After a 13-year run, The Los Angeles Times is shutting its national edition next week, officials said yesterday.
The separate national edition has been an endangered species for years, kept alive as a way to give the newspaper's reporting a physical presence in Washington and New York.
But the edition was costly and the paper's owner, the Tribune Company, had been planning to shut it earlier this year. Instead, the company gave it a temporary reprieve, scaling it down in March from a four-section color broadsheet to a 24-page format measuring 11 inches by 19 inches, with no paid advertising.
It was sent by facsimile to about 1,500 people in Washington and a few hundred in New York, mostly free.
But now, even that version will end, with officials saying yesterday that the national edition would cease publication Dec. 22. Officials said the loss would not be so great because the paper was widely read online.
"We've learned over the past year that most of our East Coast audience reads us on the Web," said David Garcia, a spokesman for The Los Angeles Times. He said the paper was planning to enhance its Web site, www.latimes.com, "to highlight our Washington coverage, which we believe is the best in the country."
The Times has begun an extensive cost-cutting program, most recently eliminating 85 jobs in the newsroom. Executives said that if the national edition, which was compiled by two employees, were to continue, two other people in the newsroom would have to lose their jobs; management decided to eliminate the national edition to save those two jobs, executives said.

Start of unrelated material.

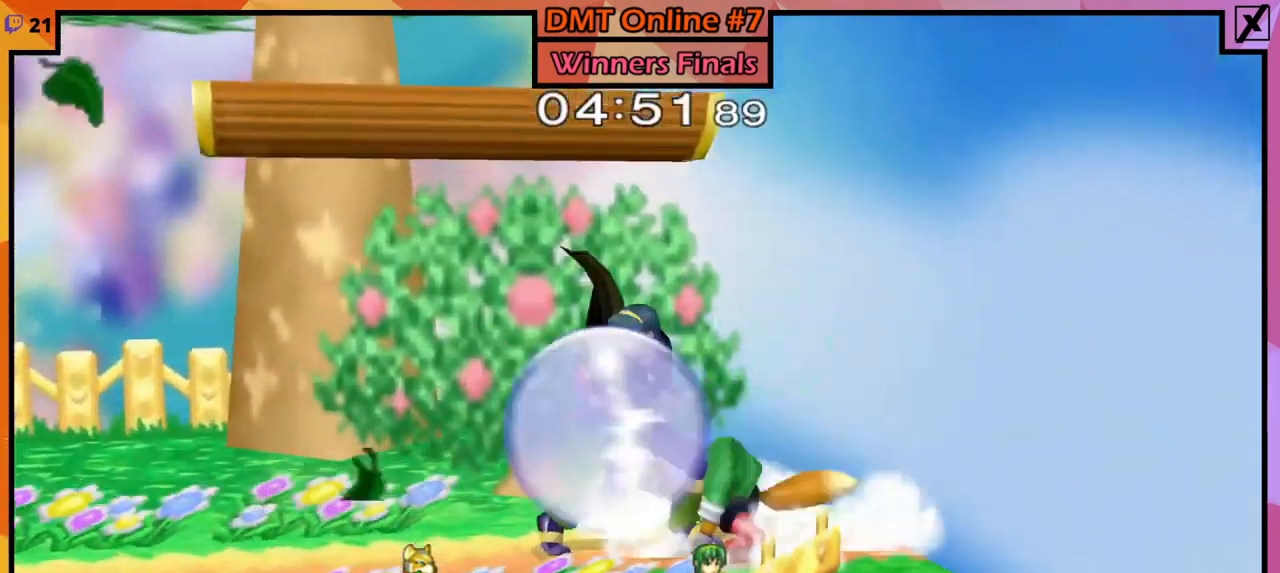
{"buttons": [], "left_stick": "left", "right_stick": "center", "events": [[100, "left_stick", "left"], [200, "A", "down"], [300, "A", "up"]]}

John Arthur, assistant managing editor, said that with so many readers going to newspaper Web sites, including that of The Los Angeles Times, the paper would not be losing much by giving up the national edition.
"A lot of people go to the Web site for this stuff anyway," he said.
The Los Angeles Times will still be available to readers all over the world, not only from the Web site but on paper through NewspaperDirect, which sends editions electronically to distributors who can download, print and deliver them to places like hotels.
NewspaperDirect makes scores of newspapers available in dozens of countries that way. The version it prints is more or less identical to the one that appears in Los Angeles and offers local as well as national and international news.